* [Exercise requirements]:
Copy out the records in full, word for word, without pictures.

—————

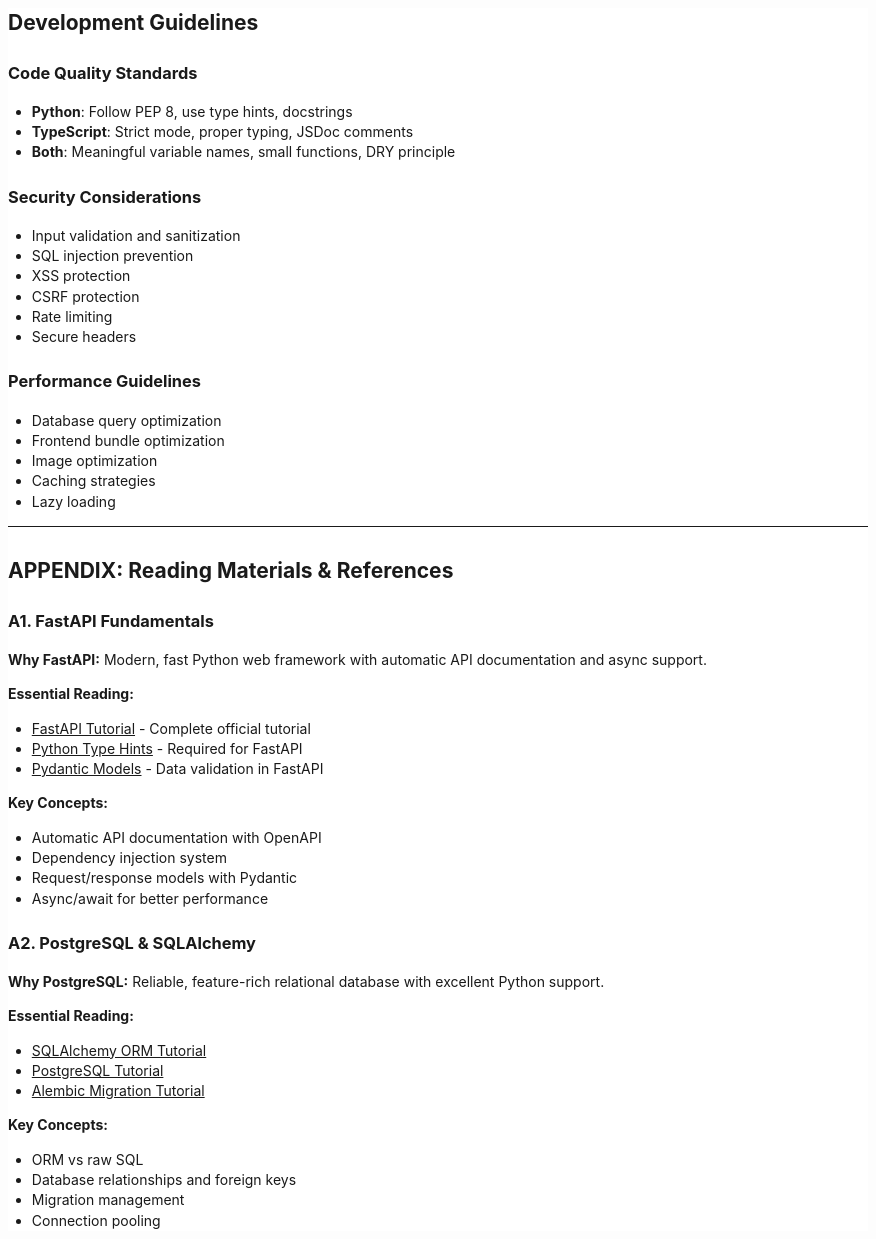 
## Development Guidelines

### Code Quality Standards
- **Python**: Follow PEP 8, use type hints, docstrings
- **TypeScript**: Strict mode, proper typing, JSDoc comments
- **Both**: Meaningful variable names, small functions, DRY principle

### Security Considerations
- Input validation and sanitization
- SQL injection prevention
- XSS protection
- CSRF protection
- Rate limiting
- Secure headers

### Performance Guidelines
- Database query optimization
- Frontend bundle optimization
- Image optimization
- Caching strategies
- Lazy loading

---

## APPENDIX: Reading Materials & References

### A1. FastAPI Fundamentals
**Why FastAPI:** Modern, fast Python web framework with automatic API documentation and async support.

**Essential Reading:**
- [FastAPI Tutorial](https://fastapi.tiangolo.com/tutorial/) - Complete official tutorial
- [Python Type Hints](https://docs.python.org/3/library/typing.html) - Required for FastAPI
- [Pydantic Models](https://pydantic-docs.helpmanual.io/) - Data validation in FastAPI

**Key Concepts:**
- Automatic API documentation with OpenAPI
- Dependency injection system
- Request/response models with Pydantic
- Async/await for better performance

### A2. PostgreSQL & SQLAlchemy
**Why PostgreSQL:** Reliable, feature-rich relational database with excellent Python support.

**Essential Reading:**
- [SQLAlchemy ORM Tutorial](https://docs.sqlalchemy.org/en/14/orm/tutorial.html)
- [PostgreSQL Tutorial](https://www.postgresql.org/docs/current/tutorial.html)
- [Alembic Migration Tutorial](https://alembic.sqlalchemy.org/en/latest/tutorial.html)

**Key Concepts:**
- ORM vs raw SQL
- Database relationships and foreign keys
- Migration management
- Connection pooling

—————

* [Answer for this exercise]:
## Development Guidelines

### Code Quality Standards
- **Python**: Follow PEP 8, use type hints, docstrings
- **TypeScript**: Strict mode, proper typing, JSDoc comments
- **Both**: Meaningful variable names, small functions, DRY principle

### Security Considerations
- Input validation and sanitization
- SQL injection prevention
- XSS protection
- CSRF protection
- Rate limiting
- Secure headers

### Performance Guidelines
- Database query optimization
- Frontend bundle optimization
- Image optimization
- Caching strategies
- Lazy loading

---

## APPENDIX: Reading Materials & References

### A1. FastAPI Fundamentals
**Why FastAPI:** Modern, fast Python web framework with automatic API documentation and async support.

**Essential Reading:**
- [FastAPI Tutorial](https://fastapi.tiangolo.com/tutorial/) - Complete official tutorial
- [Python Type Hints](https://docs.python.org/3/library/typing.html) - Required for FastAPI
- [Pydantic Models](https://pydantic-docs.helpmanual.io/) - Data validation in FastAPI

**Key Concepts:**
- Automatic API documentation with OpenAPI
- Dependency injection system
- Request/response models with Pydantic
- Async/await for better performance

### A2. PostgreSQL & SQLAlchemy
**Why PostgreSQL:** Reliable, feature-rich relational database with excellent Python support.

**Essential Reading:**
- [SQLAlchemy ORM Tutorial](https://docs.sqlalchemy.org/en/14/orm/tutorial.html)
- [PostgreSQL Tutorial](https://www.postgresql.org/docs/current/tutorial.html)
- [Alembic Migration Tutorial](https://alembic.sqlalchemy.org/en/latest/tutorial.html)

**Key Concepts:**
- ORM vs raw SQL
- Database relationships and foreign keys
- Migration management
- Connection pooling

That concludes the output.